Mayor Marion Barry, grappling to solve the District's financial crisis, yesterday proposed increasing the city's general sales tax rate from 5 to 6 percent -- an increase of 20 percent -- and abandoned as unworkable a new 5 percent tax on professional and trade services that he had proposed only one month ago.
The disintegration of the service tax proposal was the latest indication that a budget-balancing plan out-lined by Barry last month with great fanfare has been steadily falling apart.
For the past several days the mayor and key aides in his 16-month-old administration have been scurrying to find a workable solution to the city's financial ills. The activity comes in the face of increasing concern in various sectors of the city about the way the mayor is handling the budget crisis.

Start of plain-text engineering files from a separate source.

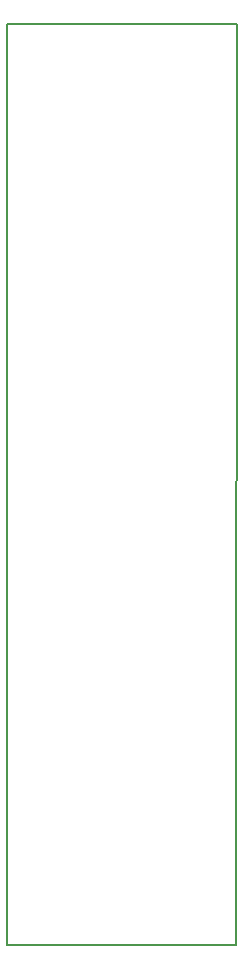
<source format=gbr>
G04 #@! TF.GenerationSoftware,KiCad,Pcbnew,5.0.2-bee76a0~70~ubuntu18.04.1*
G04 #@! TF.CreationDate,2019-12-03T11:06:18+01:00*
G04 #@! TF.ProjectId,instrumnet,696e7374-7275-46d6-9e65-742e6b696361,rev?*
G04 #@! TF.SameCoordinates,Original*
G04 #@! TF.FileFunction,Profile,NP*
%FSLAX46Y46*%
G04 Gerber Fmt 4.6, Leading zero omitted, Abs format (unit mm)*
G04 Created by KiCad (PCBNEW 5.0.2-bee76a0~70~ubuntu18.04.1) date Tue 03 Dec 2019 11:06:18 AM CET*
%MOMM*%
%LPD*%
G01*
G04 APERTURE LIST*
%ADD10C,0.150000*%
G04 APERTURE END LIST*
D10*
X125000000Y-64000000D02*
X144500000Y-64000000D01*
X125000000Y-142000000D02*
X125000000Y-64000000D01*
X144400000Y-142000000D02*
X125000000Y-142000000D01*
X144500000Y-64000000D02*
X144400000Y-142000000D01*
M02*

</source>
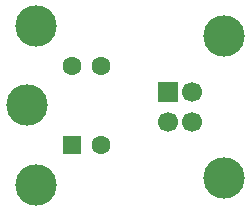
<source format=gbr>
%TF.GenerationSoftware,KiCad,Pcbnew,7.0.9-1.fc39*%
%TF.CreationDate,2023-12-29T10:14:23-08:00*%
%TF.ProjectId,ADB-USB-adapter,4144422d-5553-4422-9d61-646170746572,rev?*%
%TF.SameCoordinates,Original*%
%TF.FileFunction,Soldermask,Top*%
%TF.FilePolarity,Negative*%
%FSLAX46Y46*%
G04 Gerber Fmt 4.6, Leading zero omitted, Abs format (unit mm)*
G04 Created by KiCad (PCBNEW 7.0.9-1.fc39) date 2023-12-29 10:14:23*
%MOMM*%
%LPD*%
G01*
G04 APERTURE LIST*
G04 Aperture macros list*
%AMRoundRect*
0 Rectangle with rounded corners*
0 $1 Rounding radius*
0 $2 $3 $4 $5 $6 $7 $8 $9 X,Y pos of 4 corners*
0 Add a 4 corners polygon primitive as box body*
4,1,4,$2,$3,$4,$5,$6,$7,$8,$9,$2,$3,0*
0 Add four circle primitives for the rounded corners*
1,1,$1+$1,$2,$3*
1,1,$1+$1,$4,$5*
1,1,$1+$1,$6,$7*
1,1,$1+$1,$8,$9*
0 Add four rect primitives between the rounded corners*
20,1,$1+$1,$2,$3,$4,$5,0*
20,1,$1+$1,$4,$5,$6,$7,0*
20,1,$1+$1,$6,$7,$8,$9,0*
20,1,$1+$1,$8,$9,$2,$3,0*%
G04 Aperture macros list end*
%ADD10R,1.700000X1.700000*%
%ADD11C,1.700000*%
%ADD12C,3.500000*%
%ADD13RoundRect,0.102000X0.699000X-0.699000X0.699000X0.699000X-0.699000X0.699000X-0.699000X-0.699000X0*%
%ADD14C,1.602000*%
%ADD15C,3.510000*%
G04 APERTURE END LIST*
D10*
%TO.C,USB1*%
X36576000Y-28702000D03*
D11*
X36576000Y-31202000D03*
X38576000Y-31202000D03*
X38576000Y-28702000D03*
D12*
X41286000Y-23932000D03*
X41286000Y-35972000D03*
%TD*%
D13*
%TO.C,ADB-FEMALE1*%
X28400000Y-33166800D03*
D14*
X28400000Y-26466800D03*
X30890000Y-33166800D03*
X30890000Y-26466800D03*
D15*
X24590000Y-29816800D03*
X25400000Y-23056800D03*
X25400000Y-36576800D03*
%TD*%
M02*

</source>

Barry proposed the service tax March 6 as part of his plan to stave off a projected budget deficit of $170 million.
Key City Council members, congressional leaders and citizens and business groups have been critical of the plan. They say it did not propose sufficient spending reductions; proposed to lay too many workers; would unfairly burden the business community with new taxes, and sought dangerous cut in such key city services as youth employment.
Barry had proposed $24.3 million in new taxes and user fees, a $61.8 million supplemental federal payment. $40 million in short-term loans and $46 million in spending reductions, including the elimination of 1,223 jobs -- 546 through layoffs. The $5.2 million service tax was part of the tax package.
Barry appeared yesterday before the Senate District Appropriations subcommittee and was told by its chairman, Sen. Patrick J. Leahy (D-Vt.), that the city probably would not receive the full $61.8 million supplemental payment.
Leahy told the mayor that the request appeared to include funds for some expenditures that the District should have anticipated, rather than the kind of unexpected outlays usually paid for through supplemental appropriations.
Leahy did not indicate how much the request might be reduced. But any cut would throw Barry's plan off course, since he is counting on the full $61.8 million to balance the budget.
The Barry announced his decision late yesterday in a letter to Council Chairman Arrington Dixon which stated that the revision was made in response to opposition to the service tax voiced by Council members.
Barry expressed concern that the council act on the taxes "early enough in the fiscal year to have sufficient impact," noting that "each day that passes without action limits further our abilities to respond effectively" to the budget crisis.
The proposal would raise the District's current 5 percent general sales tax to 6 percent, Virginia currently imposes a 4 percent sales tax and Maryland levies 5 percent -- a situation that Barry aides said could deter some consumers from doing their shoppingin the District.
Barry said, however, that the increase was "preferable to the other major option, an individual income-tax increase, which falls exclusively on D.C. residents and which could drive middle-income citizens to the suburbs."
The sales tax is considered a regressive tax because it is not based on the ability to pay and generally has its greatest impact on low-income residents. To offset this factor, Barry has proposed a new income-tax credit ranging from $3 to $5 per family member for sales taxes paid. The credit would be granted to families with incomes under $15,000 a year.
Barry said that the tax increase would raise $5.2 million this fiscal year, the same amount that the service tax would have raised, according to projections.